:: Exercise prompt ::
Which of the lines below hold the word "this"? Pull each of them out.
=== Begin Enclosure ===
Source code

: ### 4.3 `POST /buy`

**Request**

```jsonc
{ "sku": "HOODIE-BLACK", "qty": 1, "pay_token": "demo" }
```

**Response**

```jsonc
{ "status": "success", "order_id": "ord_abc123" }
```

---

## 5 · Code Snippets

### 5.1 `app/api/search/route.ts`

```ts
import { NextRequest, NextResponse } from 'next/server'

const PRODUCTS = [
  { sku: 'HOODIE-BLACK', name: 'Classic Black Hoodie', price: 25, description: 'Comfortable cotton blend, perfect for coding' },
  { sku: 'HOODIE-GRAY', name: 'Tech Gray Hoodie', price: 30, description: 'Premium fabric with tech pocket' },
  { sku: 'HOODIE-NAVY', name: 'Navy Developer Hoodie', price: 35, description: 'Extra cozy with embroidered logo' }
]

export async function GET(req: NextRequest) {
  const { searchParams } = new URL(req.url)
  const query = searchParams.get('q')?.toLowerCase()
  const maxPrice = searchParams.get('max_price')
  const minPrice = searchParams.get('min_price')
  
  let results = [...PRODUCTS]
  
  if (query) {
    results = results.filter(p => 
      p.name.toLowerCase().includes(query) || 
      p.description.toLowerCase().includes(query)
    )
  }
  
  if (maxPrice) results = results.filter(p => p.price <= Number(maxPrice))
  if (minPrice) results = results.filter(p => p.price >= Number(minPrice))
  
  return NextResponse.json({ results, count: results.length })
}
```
=== End Enclosure ===
=== Begin Enclosure ===
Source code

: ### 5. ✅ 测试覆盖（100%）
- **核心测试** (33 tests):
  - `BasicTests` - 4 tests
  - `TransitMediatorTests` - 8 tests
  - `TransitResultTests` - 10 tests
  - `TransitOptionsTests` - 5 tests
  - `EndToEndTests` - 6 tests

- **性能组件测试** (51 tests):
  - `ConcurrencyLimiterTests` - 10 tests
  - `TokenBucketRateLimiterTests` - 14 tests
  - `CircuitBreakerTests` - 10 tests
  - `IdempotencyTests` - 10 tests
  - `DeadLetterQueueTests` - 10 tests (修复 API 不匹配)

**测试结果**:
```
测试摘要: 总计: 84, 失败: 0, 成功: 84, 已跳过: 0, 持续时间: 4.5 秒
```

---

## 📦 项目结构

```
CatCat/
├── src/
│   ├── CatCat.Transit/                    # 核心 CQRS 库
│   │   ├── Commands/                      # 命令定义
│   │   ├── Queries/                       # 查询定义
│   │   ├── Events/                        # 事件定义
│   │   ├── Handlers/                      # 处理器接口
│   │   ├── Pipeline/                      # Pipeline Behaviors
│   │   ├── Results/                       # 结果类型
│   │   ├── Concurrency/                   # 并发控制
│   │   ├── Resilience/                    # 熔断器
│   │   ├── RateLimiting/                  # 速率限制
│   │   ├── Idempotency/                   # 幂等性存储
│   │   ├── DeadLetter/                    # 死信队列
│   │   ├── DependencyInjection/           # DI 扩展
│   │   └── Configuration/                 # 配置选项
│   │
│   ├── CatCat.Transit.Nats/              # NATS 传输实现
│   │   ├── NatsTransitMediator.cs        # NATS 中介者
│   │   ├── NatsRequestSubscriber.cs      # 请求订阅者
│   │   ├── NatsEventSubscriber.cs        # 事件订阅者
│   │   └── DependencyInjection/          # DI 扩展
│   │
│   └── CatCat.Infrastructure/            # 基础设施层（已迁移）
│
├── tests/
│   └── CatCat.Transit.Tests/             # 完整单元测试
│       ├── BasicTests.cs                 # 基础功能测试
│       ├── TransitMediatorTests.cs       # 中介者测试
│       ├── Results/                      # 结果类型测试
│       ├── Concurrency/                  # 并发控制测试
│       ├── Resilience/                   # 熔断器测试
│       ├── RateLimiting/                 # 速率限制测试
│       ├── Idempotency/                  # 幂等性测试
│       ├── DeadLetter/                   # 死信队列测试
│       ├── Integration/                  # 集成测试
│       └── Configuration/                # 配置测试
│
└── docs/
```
=== End Enclosure ===
=== Begin Enclosure ===
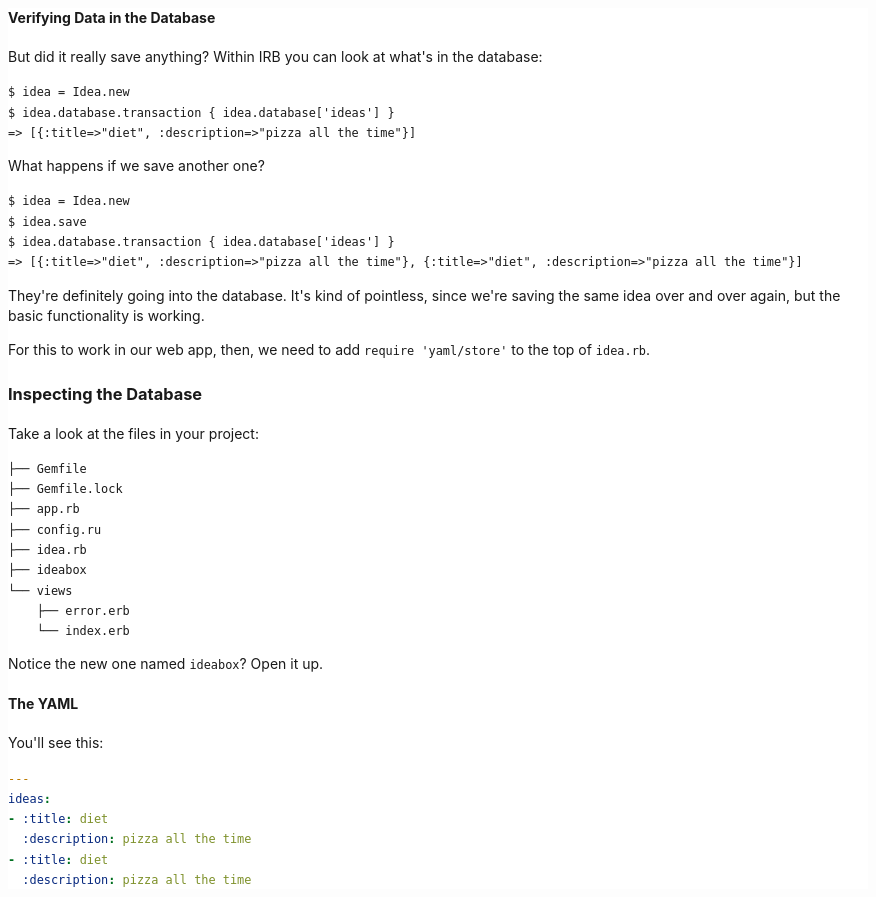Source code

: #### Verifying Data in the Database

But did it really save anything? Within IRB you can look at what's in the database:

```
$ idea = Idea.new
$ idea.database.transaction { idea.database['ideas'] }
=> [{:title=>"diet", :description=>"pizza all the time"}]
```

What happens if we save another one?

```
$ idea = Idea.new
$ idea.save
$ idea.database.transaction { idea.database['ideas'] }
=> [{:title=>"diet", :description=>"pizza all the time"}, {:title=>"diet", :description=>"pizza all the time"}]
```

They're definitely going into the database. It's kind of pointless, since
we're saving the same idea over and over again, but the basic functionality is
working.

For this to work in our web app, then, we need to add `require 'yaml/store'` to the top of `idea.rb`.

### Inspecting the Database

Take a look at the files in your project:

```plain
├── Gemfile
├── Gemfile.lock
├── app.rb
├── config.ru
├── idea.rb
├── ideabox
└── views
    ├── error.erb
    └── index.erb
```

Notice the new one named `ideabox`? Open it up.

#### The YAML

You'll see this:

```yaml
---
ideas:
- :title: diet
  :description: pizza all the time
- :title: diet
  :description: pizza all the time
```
=== End Enclosure ===
:: Response ::
For this to work in our web app, then, we need to add `require 'yaml/store'` to the top of `idea.rb`.
You'll see this:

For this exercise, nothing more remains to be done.